Relaxation dynamics in the energy landscape of glass-forming liquids

TL;DR

This study investigates the relaxation dynamics of glass-forming liquids across different models, revealing distinct behaviors in mean-field and finite-dimensional systems and highlighting the role of localized excitations.

Contribution

It provides a unified analysis of relaxation behaviors in glass-formers, contrasting mean-field and finite-dimensional models, and emphasizes the influence of localized excitations on dynamics.

Findings

Mean-field models show a transition from power-law to exponential relaxation.

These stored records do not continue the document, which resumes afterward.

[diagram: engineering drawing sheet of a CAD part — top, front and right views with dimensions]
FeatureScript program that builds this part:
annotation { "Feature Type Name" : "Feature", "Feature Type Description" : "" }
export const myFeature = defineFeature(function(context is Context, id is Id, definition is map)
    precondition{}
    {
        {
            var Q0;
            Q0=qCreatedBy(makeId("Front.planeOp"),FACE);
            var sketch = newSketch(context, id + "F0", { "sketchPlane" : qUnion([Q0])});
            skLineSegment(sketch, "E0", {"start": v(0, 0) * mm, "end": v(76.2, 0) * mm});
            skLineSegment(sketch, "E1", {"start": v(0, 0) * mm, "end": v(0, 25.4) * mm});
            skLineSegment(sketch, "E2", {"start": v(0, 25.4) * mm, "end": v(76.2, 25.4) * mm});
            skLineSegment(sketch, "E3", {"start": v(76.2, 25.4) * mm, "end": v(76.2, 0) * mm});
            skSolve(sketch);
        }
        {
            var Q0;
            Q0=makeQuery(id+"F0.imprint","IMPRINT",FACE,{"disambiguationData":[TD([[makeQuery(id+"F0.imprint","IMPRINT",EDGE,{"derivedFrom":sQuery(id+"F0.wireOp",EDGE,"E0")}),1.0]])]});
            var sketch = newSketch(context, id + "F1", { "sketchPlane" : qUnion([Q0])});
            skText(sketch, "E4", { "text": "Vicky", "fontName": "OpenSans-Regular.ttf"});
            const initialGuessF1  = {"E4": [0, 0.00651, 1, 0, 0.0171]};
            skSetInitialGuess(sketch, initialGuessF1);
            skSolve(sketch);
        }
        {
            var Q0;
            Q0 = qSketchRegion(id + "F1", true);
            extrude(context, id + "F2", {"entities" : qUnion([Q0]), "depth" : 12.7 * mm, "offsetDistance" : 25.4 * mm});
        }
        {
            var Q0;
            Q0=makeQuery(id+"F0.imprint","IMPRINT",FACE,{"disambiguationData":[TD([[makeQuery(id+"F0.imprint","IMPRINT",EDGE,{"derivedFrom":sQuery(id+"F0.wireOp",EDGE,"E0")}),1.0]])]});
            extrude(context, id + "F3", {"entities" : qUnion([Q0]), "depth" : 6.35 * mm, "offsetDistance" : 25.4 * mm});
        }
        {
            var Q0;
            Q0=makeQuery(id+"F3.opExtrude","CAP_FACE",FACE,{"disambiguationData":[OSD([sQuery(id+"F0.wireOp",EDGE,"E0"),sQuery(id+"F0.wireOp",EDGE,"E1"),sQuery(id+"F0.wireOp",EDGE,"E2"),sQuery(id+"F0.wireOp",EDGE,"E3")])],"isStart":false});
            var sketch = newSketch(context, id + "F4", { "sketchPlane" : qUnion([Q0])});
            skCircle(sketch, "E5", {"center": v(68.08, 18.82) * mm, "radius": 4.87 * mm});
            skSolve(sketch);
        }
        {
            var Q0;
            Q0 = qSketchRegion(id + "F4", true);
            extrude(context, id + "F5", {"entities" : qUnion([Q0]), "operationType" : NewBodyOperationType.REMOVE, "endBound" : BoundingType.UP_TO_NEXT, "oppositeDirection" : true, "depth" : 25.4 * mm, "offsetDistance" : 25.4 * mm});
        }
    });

Finite-dimensional systems exhibit persistent algebraic relaxation with temperature-dependent exponents.

Localized glassy excitations control the relaxation crossover.

Abstract

We numerically study the zero-temperature relaxation dynamics of several glass-forming models to their inherent structures, following quenches from equilibrium configurations sampled across a wide range of initial temperatures. In a mean-field Mari-Kurchan model, we find that relaxation changes from a power-law to an exponential decay below a well-defined temperature, consistent with recent findings in mean-field $p$-spin models. By contrast, for finite-dimensional systems, the relaxation is always algebraic, with a non-trivial universal exponent at high temperatures crossing over to a harmonic value at low temperatures. We demonstrate that this apparent evolution is controlled by a temperature-dependent population of localised glassy excitations. Our work unifies several recent lines of studies aiming at a detailed characterisation of the complex potential energy landscape of glass-formers, and challenges both mean-field and real space descriptions of glasses.